Le metteur en scène ouvre l’œuvre sur un plateau spartiate, à l’image de la sobriété monastique où nous sommes alors situés. Une grande croix sur un fond unis, qui dévoilera le décor du cabaret où nous nous trouverons plus tard, avant de nous ramener au monastère pour la fin de cette première partie dans l’univers religieux – plus précisément orthodoxe compte-tenu des signes de croix effectués puis des costumes des religieuses plus loin.

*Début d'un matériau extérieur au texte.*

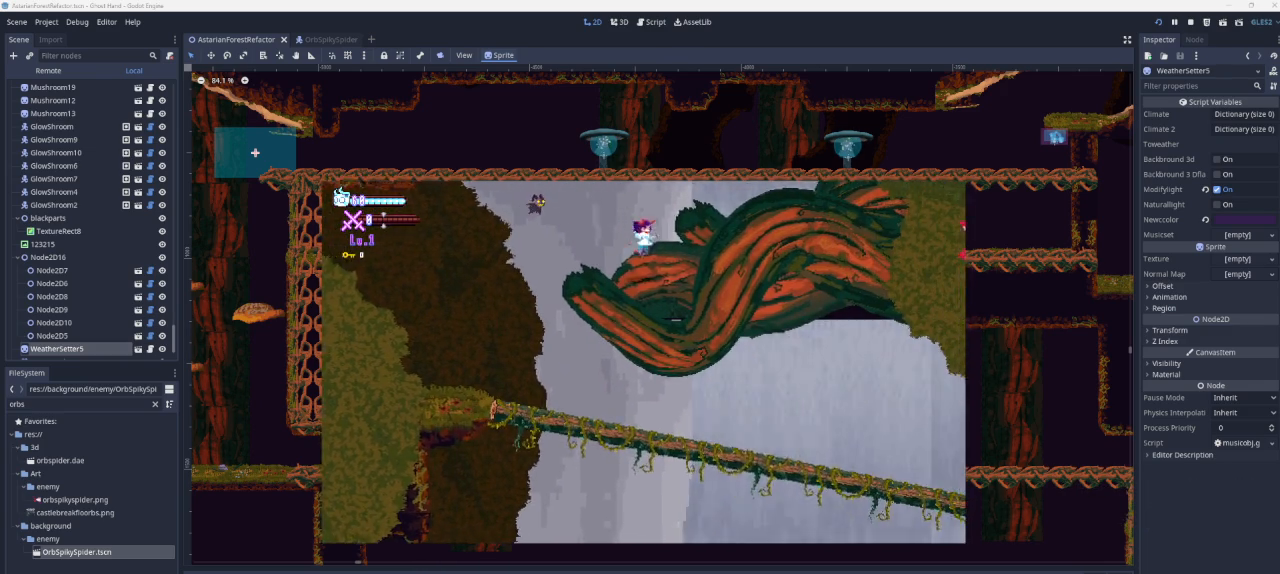
{"buttons": ["CROSS"], "left_stick": "right", "right_stick": "center", "events": [[433, "CROSS", "down"]]}
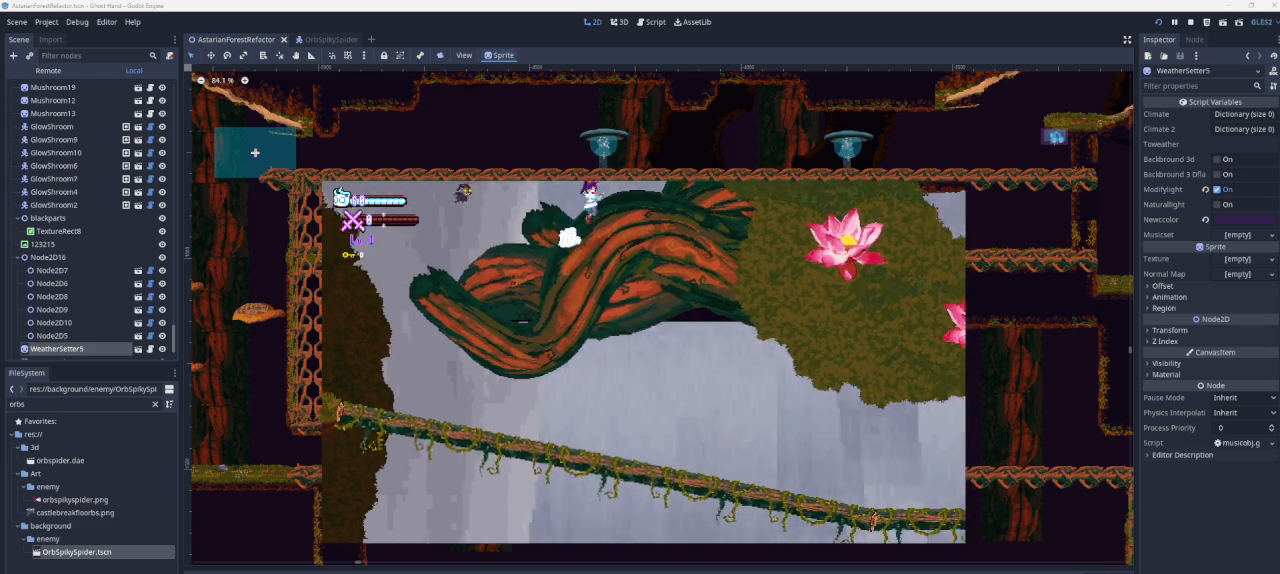
{"buttons": ["CROSS"], "left_stick": "right", "right_stick": "center", "events": [[333, "CROSS", "up"], [500, "CROSS", "down"]]}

Thaïs de Massenet, Opéra de Saint-Etienne (2024) © Opéra de Saint-Etienne-Cyrille Cauvet
L’arrivée dans le cabaret de Nicias s’avère ainsi d’autant plus colorée et festive, mais aussi lubrique avec quelques fornications par-ci par-là qui n’étaient peut-être pas nécessaire car l’on comprend très bien l’idée du lieu de débauche sans cela. La scène sur laquelle Thaïs se produit est cerclée de miroir et donne sur une salle aux allures de salon avec divers indiscrets (ces meubles dans lesquels trois fauteuils sont accolés). Faste et fête sont rois, le champagne coule à flot, l’on chante, l’on rit, l’on s’amuse et l’on se fait plaisir. La scène deviendra la chambre de Thaïs, où Nicias viendra la violer. La jeune femme s’automutilera ensuite avec un couteau, marquant un souvenir clownesque sur son visage – un peu à la Joker –, presque grossier dans la réalisation avec l’impression de deux marques au rouge à lèvre en guise de cicatrice. De son côté, Athanaël bénéficiera de cicatrices bien plus convaincantes dans le dos pour marquer ses multiples auto-flagellations.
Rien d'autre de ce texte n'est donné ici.